Wednesday, July 23, 2008
Everything's Beachy
I think I'll give you another day on the writer-as-character quiz from yesterday, though well done to all the correct responses so far, I'm impressed!
Instead, I'm going to write about The Great Western Beach by Emma Smith, which Steph at Bloomsbury sent me a while ago. Its subtitle is A Memoir of a Cornish Childhood Between the Wars, which is exactly what it is. Before I go any further, I must praise David Mann and Victoria Sawdon - for Jacket Design and Illustration respectively. What a stunning book. In the publishing world, people seem to endlessly copy one another with their covers - hundreds of Joanne Harris/Jon McGregor/Kate Morton lookalikes. Bloomsbury have really done something different, and it is beautiful - Mann and Sawdon must be at the top of their game, or they should be.
Right. Onto the content of the book. Emma Smith was known to me as the writer of a Persephone book, The Far Cry, which I've yet to read. She's also a Shakespeare lecturer at Oxford, but that's a different Emma Smith. I wasn't aware that this Emma Smith was still alive, which sounds rude, but not everyone reaches their 85th birthday. She's (sensibly) waited until late in life (one assumes) to write this memoir of her childhood - and rather brilliant it is, too.
The Hallsmiths, as was their name, aren't an astoundingly unusual family, but have striking points - misanthropic father who resents being in a lowly position at his bank and craves fame; mother who has lost three previous fiancees; twin boy and girl - the boy fairly sickly, the girl stubborn and adventurous; Elspeth, the author. Elspeth's early childhood is spent on and around the Great Western Beach, and the beach, alongside the family's various homes, forms the locations for this autobiography.
I think the most useful way I can write about this book is to describe the style. First person, but neither from the author's current perspective, nor from the child's. It is all written as though she were looking back at the events from a distance of only a couple years - some hindsight and analysis is permitted, but alongside childhood ignorance of certain things, and a child's language. Actually, the vocabulary is an adult's, but many paragraphs end with sentiments such as 'It's not fair! Not fair!' How does Emma Smith make this mixture of voices and tones and persons work? I don't know, but it does. The Great Western Beach isn't irritating or affected; somehow the view of a child is presented convincingly, without losing the slants of wisdom which are the memoir-writer's prerogative.
Despite the comforting title, this is no cosy childhood. Her father is unloving and mean. She watches her brother struggle through a miserable childhood. Twice she is almost victim to sexual abuse from strangers. But The Great Western Beach is as far from miserylit as it is possible to get - where others, with less material, would have written a Tragic Childhood Memoir (WH Smith actually has a stand called this...), Emma Smith writes an honest but calm book - the good alongside the bad. Her powers of recall are frankly astonishingly - presumably the conversations are not verbatim, but I wouldn't be able to write a chapter on my childhood, let alone a book, at a quarter of Smith's age.

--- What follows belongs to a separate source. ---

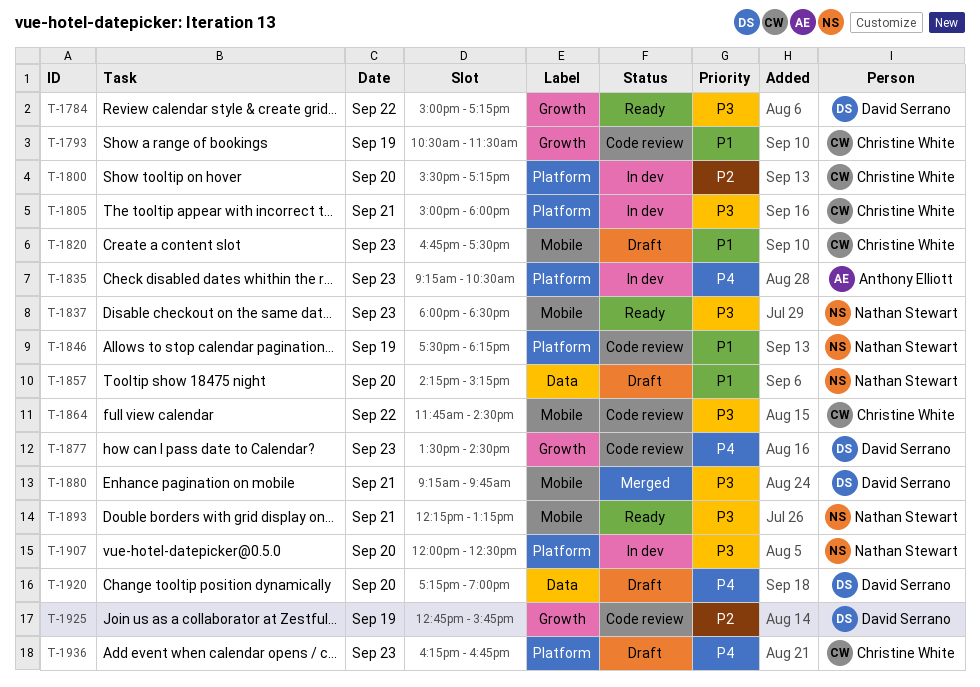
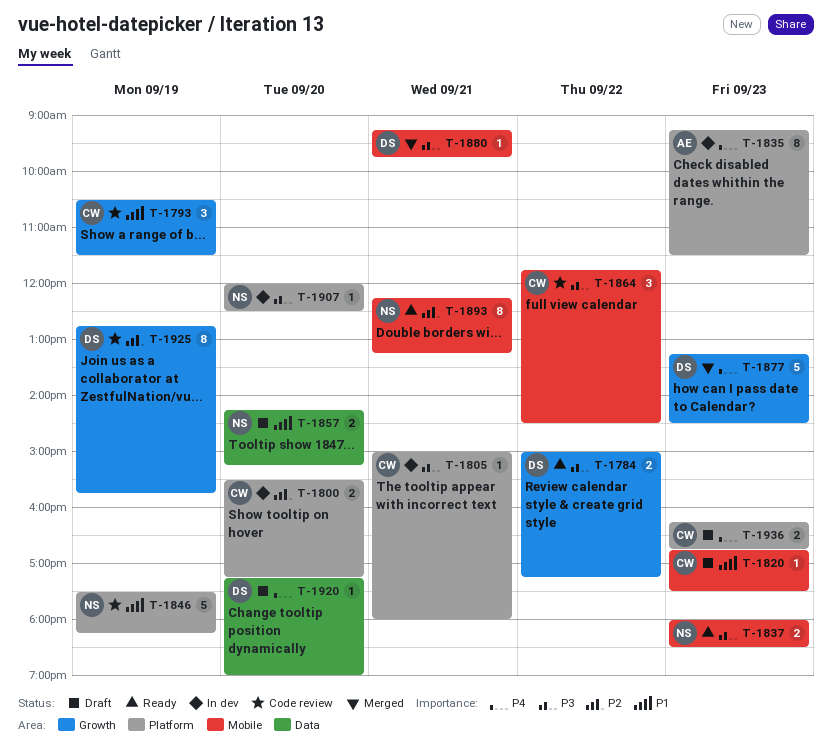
T-1835, ends: 10:30 -> 11:30
T-1877, status: Code review -> Merged
T-1877, begins: 13:30 -> 13:15
T-1893, priority: P3 -> P2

Perhaps the most moving section is Smith's Afterword, which unsettles all the assumptions I'd made:
O my parents, my poor tragic parents - my good and beautiful, brave, dramatic, unperceptive mother; my disappointed, embittered, angry, lonely, talented father: locked, both of them, inside a prison they had not deserved, for reasons they didn't understand, by conventions they took as immutable laws. I see them now as they were in my childhood: blindly struggling, trapped by social circumstances beyond their control, governed by inherited prejudices not worthy of them. How I wish I could have saved you, set you free, given you the happiness you once expected, all the success you had hoped and longed for, and never managed to make your own. Forgive me, my father, my mother. I have written this memoir, however much it may seem to be otherwise, out of great pity, and with great love.